TOKYO — The story has come full circle.
After nearly a decade in Major League Baseball, right-hander Kenta Maeda has announced he will return to Japan to continue his career — ending a memorable nine-year journey that began with dreams of greatness and ended with quiet dignity.
Maeda, now 37, spent time with the Los Angeles Dodgers, Minnesota Twins, and most recently, the Detroit Tigers. His tenure in the U.S. spanned from 2016 to 2025 — years filled with brilliance, resilience, and an unwavering professionalism that earned him respect on both sides of the Pacific.
“I’m proud of what I accomplished,” Maeda said in a statement released through his agency. “But more than anything, I’m thankful — to the fans, to my teammates, and to the game itself. It feels like the right time to go home.”
For Maeda, home means more than geography. It means returning to the rhythm that shaped him — the training grounds in Osaka, the language of Japanese baseball, and the culture that molded his methodical approach to the game.

When he first arrived in Los Angeles in 2016, Maeda was seen as a curiosity — another skilled NPB import, overshadowed by the towering fame of pitchers like Yu Darvish and Masahiro Tanaka. But he carved his own path. In his debut season with the Dodgers, he posted a 3.48 ERA across 32 starts and finished third in NL Rookie of the Year voting.
His legacy, however, isn’t built on hype — it’s built on consistency. Maeda was the kind of pitcher managers trusted. Reliable, cerebral, endlessly prepared. His signature was not power, but precision — a master of sequencing, deception, and adaptability.
In 2020, as a member of the Twins, Maeda reached his peak. He finished second in American League Cy Young voting, posting a 2.70 ERA and a microscopic 0.75 WHIP in the pandemic-shortened season. “That year was when everything clicked,” he later said. “My mind, my mechanics, my confidence.”
But the years after were unkind. Injuries, including Tommy John surgery in 2021, slowed his pace. He bounced back admirably, yet the younger arms began to rise, the spotlight shifted, and time — as it always does — began to whisper that it was almost over.
In Detroit, Maeda found something of a final chapter — a mentor, a leader, a bridge between cultures in a young, rebuilding clubhouse. Tigers players spoke often about his calm demeanor and meticulous work ethic. “He taught us how to think like pros,” one teammate said. “Even when he wasn’t throwing 97 anymore, he was still teaching us how to win.”

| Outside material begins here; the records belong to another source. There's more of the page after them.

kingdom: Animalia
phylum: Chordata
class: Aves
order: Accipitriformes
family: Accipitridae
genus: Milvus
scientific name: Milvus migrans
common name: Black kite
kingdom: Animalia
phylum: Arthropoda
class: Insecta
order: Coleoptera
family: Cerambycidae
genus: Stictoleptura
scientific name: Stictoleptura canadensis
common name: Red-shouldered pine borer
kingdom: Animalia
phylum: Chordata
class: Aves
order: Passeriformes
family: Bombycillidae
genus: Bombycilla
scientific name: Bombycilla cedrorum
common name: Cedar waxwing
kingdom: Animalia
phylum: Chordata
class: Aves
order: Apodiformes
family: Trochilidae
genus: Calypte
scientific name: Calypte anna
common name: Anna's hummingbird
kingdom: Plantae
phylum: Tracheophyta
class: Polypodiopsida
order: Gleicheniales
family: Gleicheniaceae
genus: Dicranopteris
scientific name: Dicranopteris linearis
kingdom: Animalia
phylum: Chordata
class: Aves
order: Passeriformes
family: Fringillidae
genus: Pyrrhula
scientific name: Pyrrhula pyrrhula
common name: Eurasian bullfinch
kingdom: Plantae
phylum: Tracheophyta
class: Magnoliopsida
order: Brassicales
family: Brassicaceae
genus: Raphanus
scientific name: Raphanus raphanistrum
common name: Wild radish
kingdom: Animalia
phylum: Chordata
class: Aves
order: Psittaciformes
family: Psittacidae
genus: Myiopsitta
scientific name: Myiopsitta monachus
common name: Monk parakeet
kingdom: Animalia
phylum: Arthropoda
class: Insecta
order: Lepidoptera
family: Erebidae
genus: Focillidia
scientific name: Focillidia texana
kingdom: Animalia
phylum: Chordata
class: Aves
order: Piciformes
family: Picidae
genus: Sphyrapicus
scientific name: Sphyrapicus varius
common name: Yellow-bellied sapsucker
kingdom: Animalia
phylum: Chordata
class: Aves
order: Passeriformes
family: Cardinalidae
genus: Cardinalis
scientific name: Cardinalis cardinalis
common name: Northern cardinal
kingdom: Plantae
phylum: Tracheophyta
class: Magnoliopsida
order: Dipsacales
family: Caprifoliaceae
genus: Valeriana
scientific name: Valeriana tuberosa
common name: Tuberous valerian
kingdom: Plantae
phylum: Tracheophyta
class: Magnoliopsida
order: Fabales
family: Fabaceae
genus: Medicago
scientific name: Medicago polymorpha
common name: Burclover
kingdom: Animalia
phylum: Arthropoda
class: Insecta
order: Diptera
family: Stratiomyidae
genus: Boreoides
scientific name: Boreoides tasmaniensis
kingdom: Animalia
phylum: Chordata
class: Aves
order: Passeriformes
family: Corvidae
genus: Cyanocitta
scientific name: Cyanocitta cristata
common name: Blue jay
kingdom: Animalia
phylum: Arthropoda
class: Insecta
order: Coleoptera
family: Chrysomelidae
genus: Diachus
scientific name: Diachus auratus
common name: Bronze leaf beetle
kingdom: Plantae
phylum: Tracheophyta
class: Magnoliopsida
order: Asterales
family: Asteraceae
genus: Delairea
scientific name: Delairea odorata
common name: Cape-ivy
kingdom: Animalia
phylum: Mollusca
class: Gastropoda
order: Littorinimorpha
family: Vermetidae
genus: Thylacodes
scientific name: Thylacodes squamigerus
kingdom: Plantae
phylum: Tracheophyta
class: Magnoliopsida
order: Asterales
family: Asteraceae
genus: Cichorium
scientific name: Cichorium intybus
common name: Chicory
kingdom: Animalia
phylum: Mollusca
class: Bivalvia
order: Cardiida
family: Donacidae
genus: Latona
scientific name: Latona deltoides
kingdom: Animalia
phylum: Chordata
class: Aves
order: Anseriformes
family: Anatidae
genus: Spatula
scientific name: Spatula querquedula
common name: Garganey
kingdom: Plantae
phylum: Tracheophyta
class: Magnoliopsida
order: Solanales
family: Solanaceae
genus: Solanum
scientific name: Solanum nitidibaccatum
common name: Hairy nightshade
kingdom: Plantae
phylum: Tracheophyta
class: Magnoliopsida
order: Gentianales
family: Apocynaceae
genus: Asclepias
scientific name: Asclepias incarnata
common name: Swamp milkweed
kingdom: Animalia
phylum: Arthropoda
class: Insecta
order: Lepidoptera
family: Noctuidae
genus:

Now, as he heads back to Japan, Maeda leaves behind a legacy defined not by dominance, but by discipline. Over nine MLB seasons, he logged more than 1,200 innings, struck out over 1,200 batters, and carried himself with humility — the quiet professionalism that so often defines greatness.
Baseball, as he once said, “isn’t about how loud you are. It’s about how long you last.”
Kenta Maeda lasted — gracefully, honorably, and long enough to remind everyone that greatness doesn’t always shout. Sometimes, it bows, smiles, and walks home.